A question was raised about support staff labor action – the principal explained that there is constant change daily in who comes to the office and they are having to learn each day their jobs. It is very concerning and there is nothing the school can do.
Curriculum night will be for all grades, in response to parent requests.
Total enrollment is 1304 with Gr 9: 290, Gr 10: 337, Gr 11: 335, Gr 12: 342
The closing of optional attendance reduced the incoming grade 9 class by 50 students. Optimum attendance for the size of the school is around 1000.
- VP RUTH KELLY
Curriculum night is Thursday with ACLs and also staff who have volunteered to come in that night to speak to parents. Parents can ask questions about course outlines and curriculum while visiting classrooms like a fair. There will be handouts provided by departments. It is not mandatory for teachers to attend, so having parents meet individual teachers is not possible. the school is open to ideas for future curriculum nights and a few ideas were discussed.
Approval of June meeting minutes: M. Moncrieffe, N. Kotush
Co-Chairs (L. Gray, S. Paetkau)
An annual report of the parent council was handed out at the beginning of the meeting on each table along with a breakdown of revenues and expenses. L. Gray spoke about all the work that went into the closing of the optional attendance during the last couple years and also about keeping the school as a non-semestered school. S. Paetkau spoke about the upcoming meeting agendas and asked for volunteers to speak to students about various careers at the career fair on January 25th. The guidance department and School Council both need help from the community in order to provide a great conversation about careers for the students and expose them to professionals in various fields in a format where they can ask questions. So far, only one parent returned the form that went home with all students saying they would help.

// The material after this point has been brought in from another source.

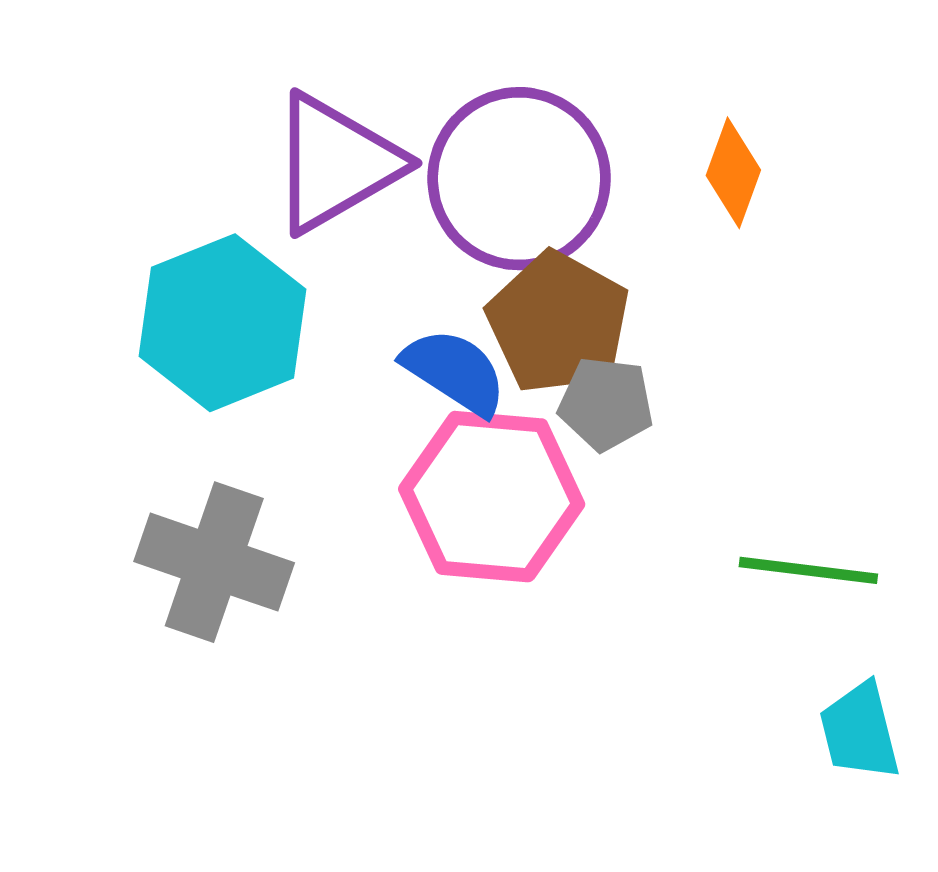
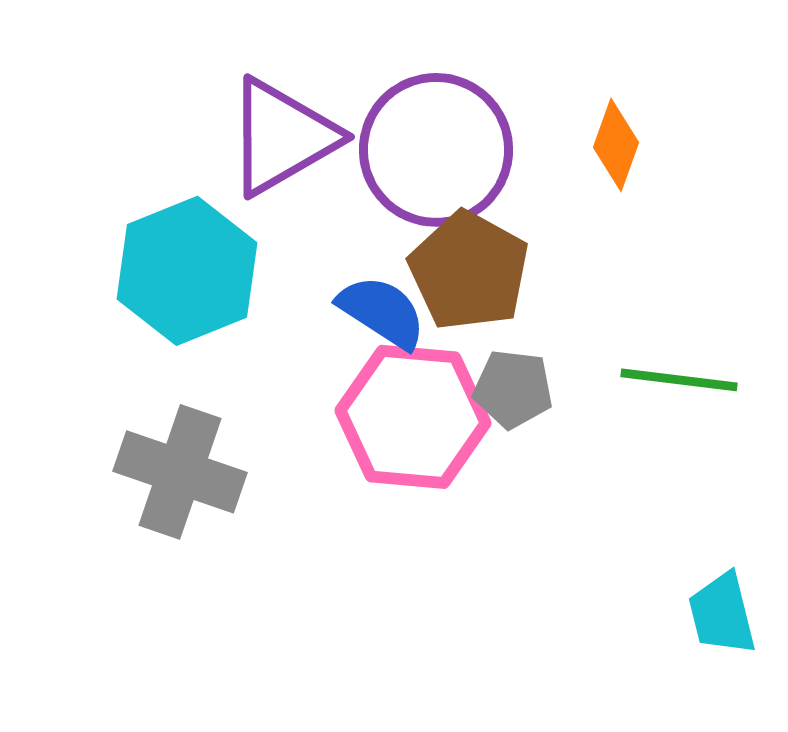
gray pentagon: (606, 404) -> (513, 389), moved
green line: (808, 570) -> (679, 380), moved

Executive Committee elections:
Positions available: co-chairs, treasurer, secretary, web-master, intercollegiate and speaker liason
M. Moncrieffe volunteered to be secretary
M. Schummer volunteered to by the co-chair
S. Paetkau volunteered to sty on as co-chair
G. Wyett volunteered to stay on as treasurer
J. Bragg volunteered to be the intercollegiate and speaker liason
M. Schummer will continue as webmaster and there were no volunteers
A vote was not required as there was only one person volunteering for each position.
Other Business: TURF
L. Turkish gave a brief update on his research into installation of turf onto the LPCI field. He looked into what it would entail to have turf installed as the field requires constant maintenance and is not in good shape, in is opinion. He spoke with the manager of the North Toronto Soccer Club recently. The manager had met with the TDSB and was told there was not overwhelming support from the school or the trustee to change the field at this time. L. Turkish asked parents who were interested in progressing the cause to speak with him personally. At present the TDSB does not feel that there are a large number of parents that want turf installed. L. Turkish can be contacted at .
W. Sheremata requested that the council review the agenda going forward during the next meeting as other business. The agenda was passed at the June meeting, however it was agreed that we will again review the content in November.
N. Kotush asked for school communication to be included on the agenda as other business at the meeting in November.